The two actresses developed a real friendship over the two-month shoot that mirrors the bond between their characters — and both say the experience left a lasting mark. “Even though Virginie seems very confident and experienced, she was very nervous — it was so cute, she made me touch her heart, and it was beating like crazy,” Okamoto recalls of one of their earliest days. “She was also a real caretaker, on and off set.” Efira is equally direct: “It turns out the best summer of my life was in a nursing home, which I never expected. We all say that it changed our lives and I’ve never had this on any other set — and that’s not a promo line.”
Okamoto goes further: “It changed my life completely. I was scared of death as a child — it was one of my biggest fears, and something that I learned how to avoid thinking about growing up — and I had to face it again.”

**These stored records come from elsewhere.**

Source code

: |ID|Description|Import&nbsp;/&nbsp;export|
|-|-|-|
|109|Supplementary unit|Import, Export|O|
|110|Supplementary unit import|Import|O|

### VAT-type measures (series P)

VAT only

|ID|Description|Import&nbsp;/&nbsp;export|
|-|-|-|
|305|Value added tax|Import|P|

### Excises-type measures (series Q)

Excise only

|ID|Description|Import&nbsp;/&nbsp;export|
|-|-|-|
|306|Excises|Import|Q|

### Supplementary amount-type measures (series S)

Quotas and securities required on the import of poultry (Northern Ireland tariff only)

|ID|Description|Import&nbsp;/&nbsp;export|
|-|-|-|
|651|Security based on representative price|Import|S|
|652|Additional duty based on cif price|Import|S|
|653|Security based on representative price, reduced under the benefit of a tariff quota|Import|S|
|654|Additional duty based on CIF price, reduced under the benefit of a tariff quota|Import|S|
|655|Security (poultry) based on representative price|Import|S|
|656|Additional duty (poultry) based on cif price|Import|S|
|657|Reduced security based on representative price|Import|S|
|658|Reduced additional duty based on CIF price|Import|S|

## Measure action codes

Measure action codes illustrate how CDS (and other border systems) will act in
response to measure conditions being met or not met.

A Film That Grows More Hopeful as It Moves Toward Death
The third act, set partly in Kyoto where Mari plans to check into a hospice, and partly back in Paris where Marie-Lou convinces her to return and take up a live-in artist-in-residence position at the care home, is deliberately foreboding and occasionally scattered. Hamaguchi doesn’t overplay his hand. He rarely does. Instead he trusts the accumulation — the way the scenes between Marie-Lou and her staff have grown increasingly freighted with feeling, the way Mari’s workshops begin to benefit the caregivers as much as the patients, the way a simple pot of noodles eaten on a Kyoto mountainside overlooking the city can feel like everything.
The film climaxes with a chaotic restaging of Gorô’s play, which elegantly demolishes the line between audience and participant — among other boundaries the film has been quietly working to dissolve. It’s a fitting ending for a movie so insistent on mixing things together: work and life, health and illness, friendship and love, the living and the dying.

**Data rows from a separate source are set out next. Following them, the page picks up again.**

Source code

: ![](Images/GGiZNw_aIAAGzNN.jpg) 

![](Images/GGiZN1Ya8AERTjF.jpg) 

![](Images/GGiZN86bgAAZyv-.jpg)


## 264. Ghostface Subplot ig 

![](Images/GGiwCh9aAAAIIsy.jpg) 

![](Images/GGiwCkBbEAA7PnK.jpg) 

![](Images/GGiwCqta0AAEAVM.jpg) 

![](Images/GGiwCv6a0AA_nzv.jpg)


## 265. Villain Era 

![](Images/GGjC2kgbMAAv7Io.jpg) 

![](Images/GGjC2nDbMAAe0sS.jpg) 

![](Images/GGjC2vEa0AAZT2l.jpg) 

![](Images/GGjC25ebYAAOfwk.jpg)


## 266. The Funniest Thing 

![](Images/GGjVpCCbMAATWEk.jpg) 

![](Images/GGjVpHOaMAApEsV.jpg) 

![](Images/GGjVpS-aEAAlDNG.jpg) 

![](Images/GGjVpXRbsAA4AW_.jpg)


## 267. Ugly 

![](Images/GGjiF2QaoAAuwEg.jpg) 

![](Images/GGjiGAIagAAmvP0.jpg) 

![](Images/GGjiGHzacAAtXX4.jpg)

The underlying argument — that separating these states too cleanly is exactly what allows capitalism to devalue both — is stated plainly by Mari in one of the film’s most striking scenes, a whiteboard lecture on systemic failures that Okamoto says was the moment she knew she had to take the role. “I don’t think I’ve ever seen any movie explain and verbalize the system of capitalism and where we are like this,” she says. It’s heady stuff, and the film is unashamed of its didactic streak. But Hamaguchi earns it.
All of a Sudden is not as viscerally overwhelming as Evil Does Not Exist, nor as emotionally rich as Drive My Car at its peak. At nearly three and a quarter hours, it will test even patient viewers. But it arrives at something those films don’t quite reach: a sustained, credible, hard-won hopefulness. A belief that care is a form of resistance, that all lives hold value no matter how diminished, that the impossible is only impossible until it isn’t.
As Marie-Lou puts it, standing beside a patient whose hand lies still in hers: “An inert hand is not a dead hand… there’s life until there’s not.”
NEON will release All of a Sudden in U.S. theaters later this year.